STATED PROBLEM: Using the Arena Hash album article below, list every single the article says was released in 1988.

PASSAGE SHOWN:
Arena Hash is the first studio album by Peruvian rock band Arena Hash, released in 1988. This was the first of two albums released by the band before they disbanded after Pedro Suárez-Vértiz decided to go solo. Six songs where released as singles in order to promote the album.

Critical reception

The album was well received in Perú having several hits on the radio. It received a 3 star rating on Rate Your Music.

Singles
Kangrejo (Sacudía) was released in 1987 as the first single of the album. The song had success in Perú where it became a hit even though it didn't reach number one.

Cuando La Cama Me Da Vueltas was released in 1988 as the album's second single. The song became a huge hit in Perú topping the airplay list on several radio stations as soon as it was released becoming the band's first number one hit.

Me Resfrié en Brasil was released as the album's third single in 1988. The song had success in Peruvian radio becoming one of the album's biggest hits.

Stress was released in 1988 as the album's fourth single. The song received moderate airplay in Perú.

No Cambiaré was released in 1988 as the fifth single of the album and it achieved moderate success in Perú.

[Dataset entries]
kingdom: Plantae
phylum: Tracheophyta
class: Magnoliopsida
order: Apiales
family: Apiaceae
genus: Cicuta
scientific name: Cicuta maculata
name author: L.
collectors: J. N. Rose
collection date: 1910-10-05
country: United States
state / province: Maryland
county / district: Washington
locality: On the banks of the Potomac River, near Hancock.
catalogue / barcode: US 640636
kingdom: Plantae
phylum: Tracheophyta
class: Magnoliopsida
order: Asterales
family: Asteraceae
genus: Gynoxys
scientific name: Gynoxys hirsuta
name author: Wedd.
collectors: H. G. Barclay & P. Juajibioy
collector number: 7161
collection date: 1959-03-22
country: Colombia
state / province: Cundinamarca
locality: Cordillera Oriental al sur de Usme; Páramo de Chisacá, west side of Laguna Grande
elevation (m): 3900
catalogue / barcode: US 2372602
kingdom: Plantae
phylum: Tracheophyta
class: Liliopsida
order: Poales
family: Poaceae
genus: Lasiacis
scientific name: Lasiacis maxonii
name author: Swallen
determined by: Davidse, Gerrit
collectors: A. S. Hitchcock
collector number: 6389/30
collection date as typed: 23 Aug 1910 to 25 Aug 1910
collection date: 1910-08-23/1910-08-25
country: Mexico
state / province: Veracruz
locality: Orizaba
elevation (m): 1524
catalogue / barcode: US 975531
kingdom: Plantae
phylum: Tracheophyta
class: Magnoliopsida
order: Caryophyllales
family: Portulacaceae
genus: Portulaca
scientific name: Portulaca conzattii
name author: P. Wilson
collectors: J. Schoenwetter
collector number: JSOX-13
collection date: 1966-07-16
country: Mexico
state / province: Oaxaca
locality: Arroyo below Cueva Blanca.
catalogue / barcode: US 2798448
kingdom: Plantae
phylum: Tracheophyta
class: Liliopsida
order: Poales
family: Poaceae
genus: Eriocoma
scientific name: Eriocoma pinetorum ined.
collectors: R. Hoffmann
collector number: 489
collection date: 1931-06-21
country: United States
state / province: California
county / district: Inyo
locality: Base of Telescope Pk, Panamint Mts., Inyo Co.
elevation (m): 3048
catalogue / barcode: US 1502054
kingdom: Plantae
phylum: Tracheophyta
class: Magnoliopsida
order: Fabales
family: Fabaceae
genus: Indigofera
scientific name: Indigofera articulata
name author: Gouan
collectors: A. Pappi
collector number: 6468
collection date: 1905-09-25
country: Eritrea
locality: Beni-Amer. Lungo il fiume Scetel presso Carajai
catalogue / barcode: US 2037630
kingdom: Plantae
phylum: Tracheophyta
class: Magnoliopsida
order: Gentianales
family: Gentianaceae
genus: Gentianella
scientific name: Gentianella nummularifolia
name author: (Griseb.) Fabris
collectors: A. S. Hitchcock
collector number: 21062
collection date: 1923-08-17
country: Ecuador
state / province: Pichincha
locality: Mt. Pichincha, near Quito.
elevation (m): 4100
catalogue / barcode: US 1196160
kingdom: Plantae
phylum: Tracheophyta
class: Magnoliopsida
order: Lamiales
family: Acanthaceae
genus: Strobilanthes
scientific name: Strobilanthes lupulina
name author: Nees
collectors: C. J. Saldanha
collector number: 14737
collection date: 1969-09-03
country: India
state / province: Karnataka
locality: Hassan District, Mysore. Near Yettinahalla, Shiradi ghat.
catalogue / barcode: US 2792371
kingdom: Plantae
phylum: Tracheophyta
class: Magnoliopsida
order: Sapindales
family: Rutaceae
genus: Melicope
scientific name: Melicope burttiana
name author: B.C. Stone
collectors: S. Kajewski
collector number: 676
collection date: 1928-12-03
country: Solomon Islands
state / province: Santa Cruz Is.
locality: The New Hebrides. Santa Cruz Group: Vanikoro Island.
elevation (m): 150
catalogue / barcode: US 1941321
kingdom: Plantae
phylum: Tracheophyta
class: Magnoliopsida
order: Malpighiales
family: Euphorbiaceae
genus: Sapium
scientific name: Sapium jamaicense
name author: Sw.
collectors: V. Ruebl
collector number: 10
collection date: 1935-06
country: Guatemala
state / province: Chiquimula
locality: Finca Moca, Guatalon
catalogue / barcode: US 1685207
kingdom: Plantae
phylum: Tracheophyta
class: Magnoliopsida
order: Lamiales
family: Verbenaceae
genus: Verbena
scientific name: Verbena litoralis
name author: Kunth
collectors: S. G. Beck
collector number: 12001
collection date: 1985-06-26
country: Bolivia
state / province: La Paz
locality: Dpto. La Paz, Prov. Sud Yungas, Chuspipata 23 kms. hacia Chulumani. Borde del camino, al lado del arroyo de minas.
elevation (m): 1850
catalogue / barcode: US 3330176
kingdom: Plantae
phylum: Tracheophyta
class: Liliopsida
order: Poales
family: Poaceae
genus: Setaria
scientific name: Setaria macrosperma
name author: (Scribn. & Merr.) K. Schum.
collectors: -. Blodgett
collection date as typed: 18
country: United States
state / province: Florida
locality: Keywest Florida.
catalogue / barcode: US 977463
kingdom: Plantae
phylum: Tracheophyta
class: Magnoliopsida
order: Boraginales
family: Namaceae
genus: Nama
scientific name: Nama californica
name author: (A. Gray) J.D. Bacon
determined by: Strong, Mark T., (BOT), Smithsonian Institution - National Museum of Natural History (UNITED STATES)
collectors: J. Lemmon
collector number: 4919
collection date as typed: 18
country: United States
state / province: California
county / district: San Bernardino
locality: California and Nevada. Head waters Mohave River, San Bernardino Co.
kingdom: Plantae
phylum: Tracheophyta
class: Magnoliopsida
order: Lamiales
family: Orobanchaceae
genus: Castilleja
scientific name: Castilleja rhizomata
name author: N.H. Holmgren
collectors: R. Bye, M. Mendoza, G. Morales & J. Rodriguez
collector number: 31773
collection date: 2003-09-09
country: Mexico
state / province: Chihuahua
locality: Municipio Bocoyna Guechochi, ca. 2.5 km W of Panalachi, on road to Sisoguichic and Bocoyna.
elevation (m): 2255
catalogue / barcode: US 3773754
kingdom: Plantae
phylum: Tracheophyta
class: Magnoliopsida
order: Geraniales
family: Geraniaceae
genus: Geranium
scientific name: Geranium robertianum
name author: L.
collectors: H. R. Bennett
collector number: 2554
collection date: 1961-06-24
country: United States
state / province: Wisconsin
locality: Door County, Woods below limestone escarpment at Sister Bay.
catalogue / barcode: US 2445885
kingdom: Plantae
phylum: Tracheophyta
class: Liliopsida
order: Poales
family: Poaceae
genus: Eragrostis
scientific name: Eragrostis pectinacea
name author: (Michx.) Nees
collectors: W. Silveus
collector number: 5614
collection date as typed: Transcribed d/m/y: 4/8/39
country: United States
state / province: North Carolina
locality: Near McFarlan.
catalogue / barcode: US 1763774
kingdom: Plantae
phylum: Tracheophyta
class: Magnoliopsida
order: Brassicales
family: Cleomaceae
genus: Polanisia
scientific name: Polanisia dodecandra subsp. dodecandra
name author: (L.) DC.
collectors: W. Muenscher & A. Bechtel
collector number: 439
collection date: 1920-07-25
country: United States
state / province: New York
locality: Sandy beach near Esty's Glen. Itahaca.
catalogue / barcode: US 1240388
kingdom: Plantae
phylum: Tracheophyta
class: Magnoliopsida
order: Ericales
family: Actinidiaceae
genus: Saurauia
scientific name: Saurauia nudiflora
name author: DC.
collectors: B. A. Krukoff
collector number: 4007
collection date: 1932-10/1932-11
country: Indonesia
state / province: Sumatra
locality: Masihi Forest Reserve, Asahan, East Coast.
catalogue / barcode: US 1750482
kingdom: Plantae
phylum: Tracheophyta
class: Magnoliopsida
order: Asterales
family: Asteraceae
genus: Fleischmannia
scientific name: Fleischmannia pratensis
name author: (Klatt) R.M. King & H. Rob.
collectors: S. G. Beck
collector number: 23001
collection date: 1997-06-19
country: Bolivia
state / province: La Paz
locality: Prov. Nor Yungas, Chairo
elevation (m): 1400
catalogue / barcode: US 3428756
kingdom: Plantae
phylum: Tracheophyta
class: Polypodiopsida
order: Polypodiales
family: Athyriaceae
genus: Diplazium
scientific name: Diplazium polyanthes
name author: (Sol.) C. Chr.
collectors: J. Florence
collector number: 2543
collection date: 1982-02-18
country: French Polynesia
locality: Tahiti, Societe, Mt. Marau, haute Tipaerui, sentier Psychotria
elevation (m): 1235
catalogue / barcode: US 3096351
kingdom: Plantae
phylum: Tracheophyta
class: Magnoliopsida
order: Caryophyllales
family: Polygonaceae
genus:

EXERCISE RESPONSE:
- Cuando La Cama Me Da Vueltas
- Me Resfrié en Brasil
- Stress
- No Cambiaré